The Inspector-General of Taxation’s (IGT) review into the Australian Taxation Office’s (ATO) services and support for tax agents and business activity statement agents (collectively referred to as tax practitioners) was undertaken in response to concerns raised by the latter and their representative bodies. These concerns related to access and adequacy of ATO support and services and the resulting strained relationship between tax practitioners and the ATO.

Maintaining a positive relationship between the ATO and tax practitioners is critical to the functioning of the self assessment system as the latter assists approximately 70 per cent of individual and 90 per cent of business taxpayers to comply with their tax obligations. Tax practitioners are also an invaluable source of knowledge and practical experience which may be drawn upon to develop more effective and efficient tax laws and administrative practice.

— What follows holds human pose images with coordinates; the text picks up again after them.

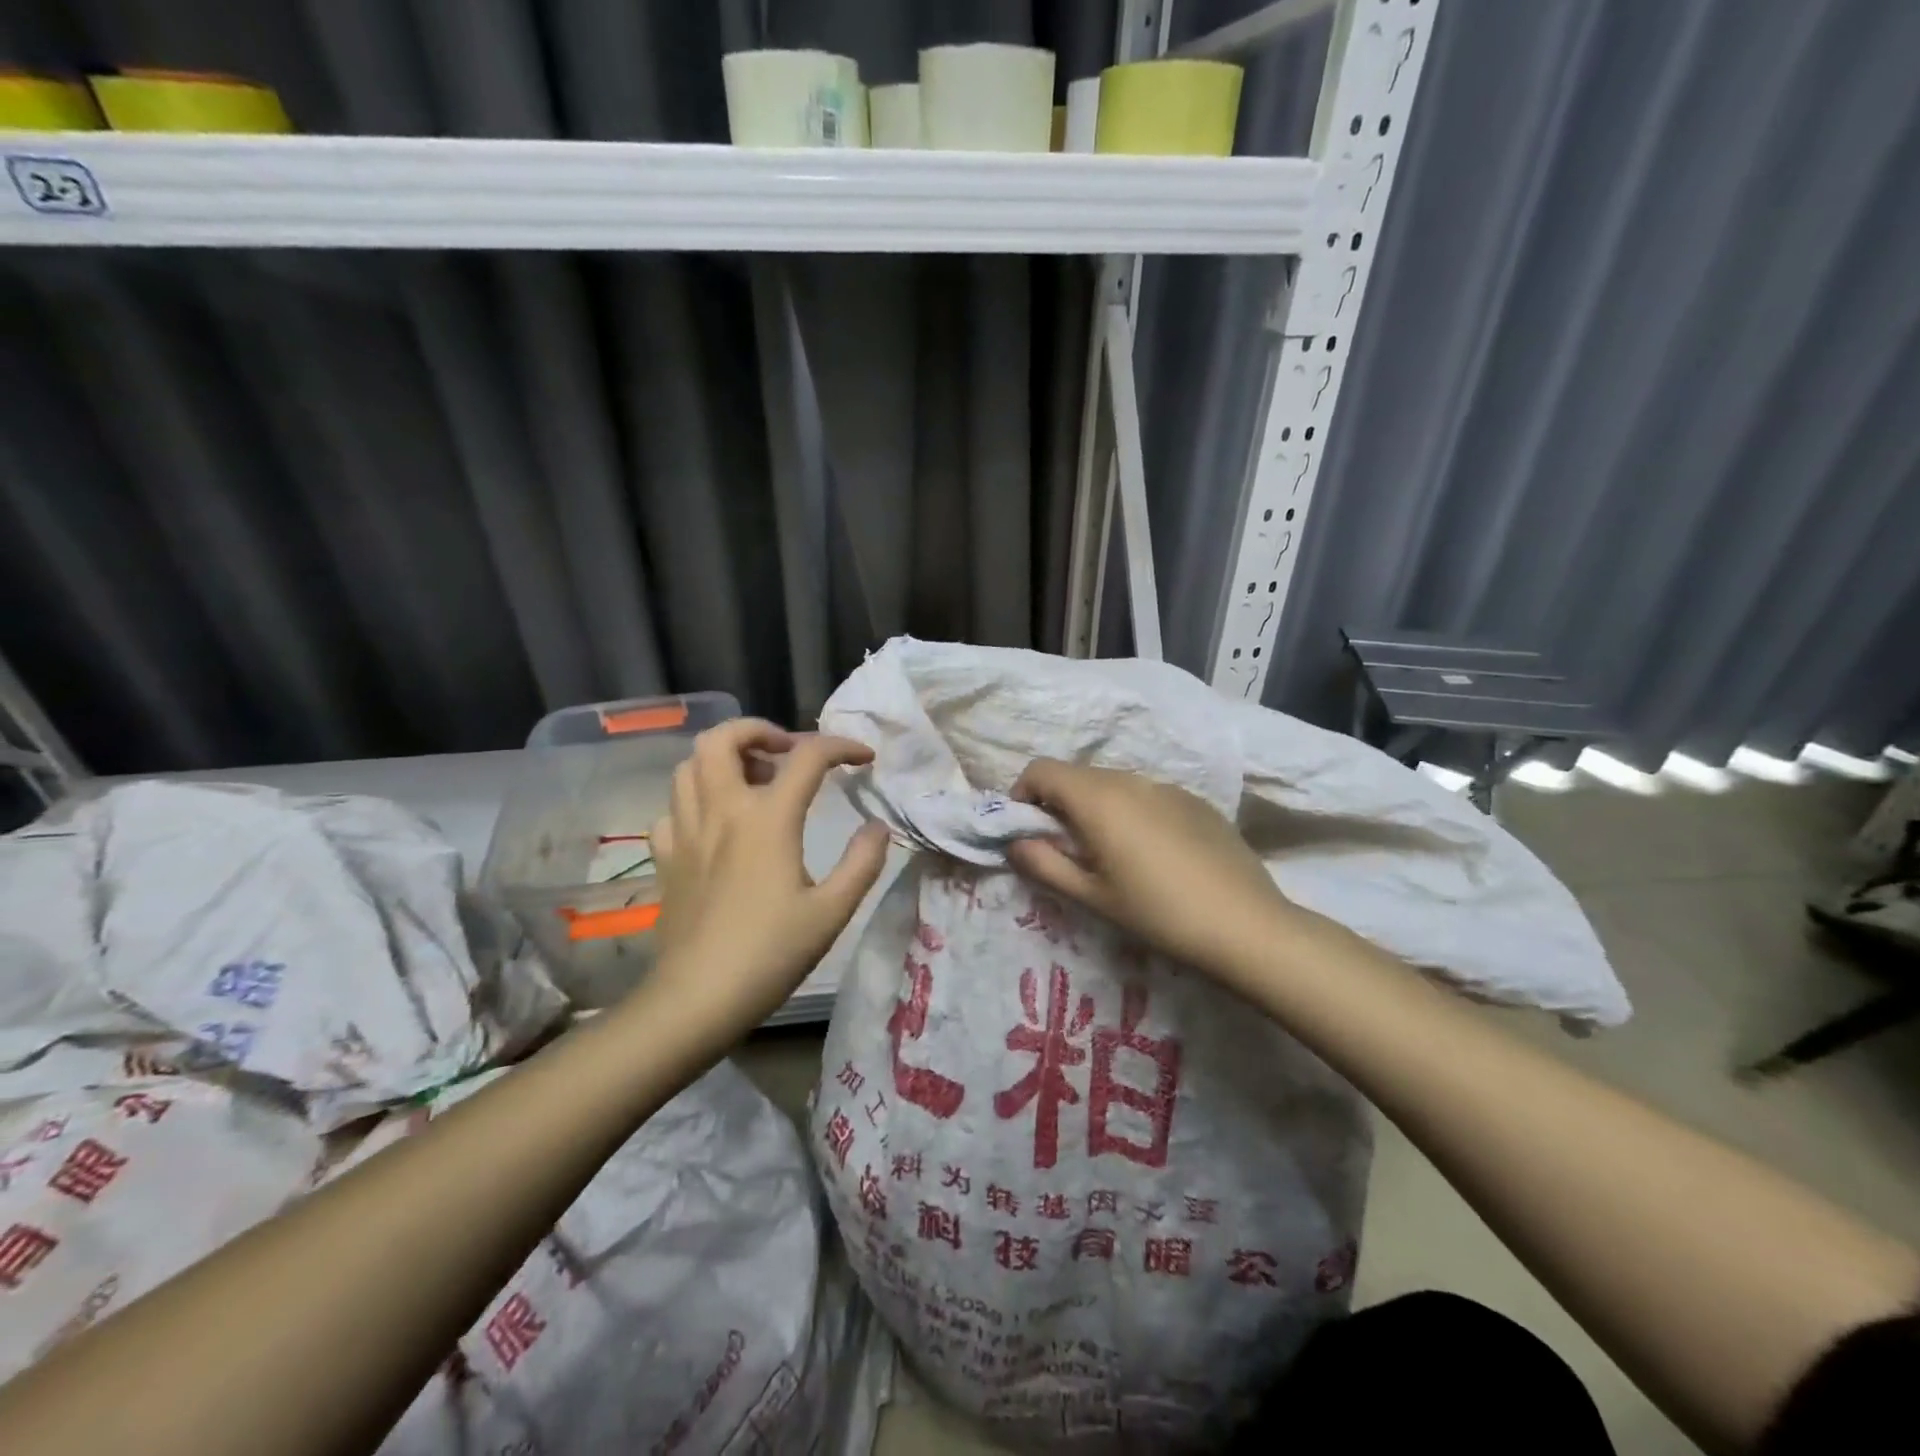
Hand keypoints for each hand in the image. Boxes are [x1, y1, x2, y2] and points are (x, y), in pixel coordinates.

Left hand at [641, 720, 890, 1038]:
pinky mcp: (665, 858)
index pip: (807, 757)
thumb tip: (877, 826)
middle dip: (759, 731)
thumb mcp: (832, 911)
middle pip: (723, 738)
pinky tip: (718, 825)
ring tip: (755, 783)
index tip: (864, 758)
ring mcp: (685, 831)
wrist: (697, 999)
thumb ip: (862, 862)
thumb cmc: (771, 953)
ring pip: (690, 766)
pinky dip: (698, 801)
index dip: (841, 746)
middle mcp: (721, 811)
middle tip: (787, 754)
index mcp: (767, 818)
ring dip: (725, 759)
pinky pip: (674, 808)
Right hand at [1006, 758, 1301, 981]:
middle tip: (1064, 849)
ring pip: (1114, 784)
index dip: (1023, 794)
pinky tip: (1153, 855)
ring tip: (1109, 854)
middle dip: (1058, 803)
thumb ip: (1044, 865)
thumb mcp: (1092, 896)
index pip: (1042, 770)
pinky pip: (1147, 795)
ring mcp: (1167, 787)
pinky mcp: (1195, 801)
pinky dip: (1132, 812)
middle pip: (1077, 775)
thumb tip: (1014, 843)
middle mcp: (1130, 780)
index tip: (1026, 829)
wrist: (1246, 925)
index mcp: (1098, 799)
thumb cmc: (1158, 913)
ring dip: (1095, 807)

A key underlying cause of the strain on the ATO-tax practitioner relationship has been the reliability and functionality of the ATO Portals — gateways through which tax practitioners can use a range of ATO services. The ATO Portals have been described as an indispensable tool of trade and ‘the most useful tools that the ATO has ever provided’. However, in recent years, their unreliability has been a major source of tax practitioner concern and frustration as they believe it has resulted in productivity loss, missed deadlines, irrecoverable costs as well as damage to their reputation and relationship with their clients.

The ATO has acknowledged the concerns with the ATO Portals and believes that it will address the majority of tax practitioner concerns in the long term by migrating to a ‘more functional software platform and flexible online system.’ However, such a migration causes further uneasiness for tax practitioners because of their previous experience with the ATO’s deployment of new technology. In this regard, the IGT takes comfort from the ATO’s approach to maintaining the current ATO Portals and operating them in parallel with the new system.

At the closing stages of this review, the ATO advised that it estimates the migration to occur within the next two years. During this time, the ATO will not seek to implement key improvements sought by tax practitioners to the current ATO Portals but will limit enhancements to maintenance and stability assurance. Therefore, it is likely that some of the tax practitioner concerns and frustration may persist in the short term.

In addition to the above migration, the ATO is also part of the whole of government transition to Standard Business Reporting (SBR) — a standard approach to online or digital record-keeping to simplify business reporting obligations. The success of SBR relies, in large part, on the adoption of SBR-enabled software by tax practitioners and taxpayers. Therefore, rather than alienating tax practitioners by messaging such as ‘evolve or die’, the IGT believes that the ATO should work closely with them, as well as software developers, to optimise the user experience of resulting SBR enabled software and provide practical guidance to assist with the transition to SBR more broadly.

Another source of concern for tax practitioners has been the accuracy of ATO information and ATO communications which they believe has, in some instances, generated unnecessary follow up work and costs for them. The IGT has recommended improved communication by user-testing standardised correspondence to ensure that the tone and content are effective in generating the intended behavioural response and minimising unnecessary contact.

Tax practitioners have also raised concerns with the delays and quality of support provided on the ATO’s website and telephone services. In this regard, the IGT has recommended improved ATO telephony services by maintaining shorter wait times, having technically proficient staff to answer calls, simplifying the proof of identity processes and improving the ATO’s website by taking into account tax practitioners’ needs.

Concerns have also been raised in respect of the ATO’s Lodgment Program and associated communication which left an impression that the ATO did not sufficiently recognise tax practitioners’ role in facilitating taxpayer compliance and did not appreciate individual practitioners’ circumstances. A key cause for concern focused on the ATO’s requirement for 85% of tax practitioner clients’ returns to be lodged on time or risk losing access to concessional lodgment timeframes. The ATO has acknowledged shortcomings with its initial communications in this regard and has subsequently clarified its approach publicly by conveying that action would only be considered where the percentage of on-time lodgments is significantly lower than 85%. However, concerns have persisted with the transparency and basis for the ATO’s calculations of percentage thresholds for action. The IGT has, therefore, recommended that ATO communications on lodgement performance enable tax practitioners to independently verify the accuracy of ATO calculations and that tax practitioner business models and individual practitioner circumstances be taken into account when considering late lodgment requests.

Tax practitioners have also raised concerns with the rationalisation of the ATO’s consultation arrangements, which was seen by some practitioners as reducing the opportunities for them to engage and raise issues with the ATO. The IGT has recommended a number of improvements in the way the ATO engages with tax practitioners. Similar concerns with the ATO’s consultative arrangements have also been raised in other IGT reviews. The new arrangements will need to be bedded down and are likely to benefit from further enhancements as time progresses. However, should concerns persist, the IGT may consider undertaking a broader review of the ATO’s consultation arrangements in future.

Overall the IGT has made eight recommendations, with which the ATO has agreed fully or partially. The IGT believes that the appropriate implementation of the recommendations in this review will result in an improved ATO-tax practitioner relationship which, in turn, will have a positive effect on the administration of the tax system.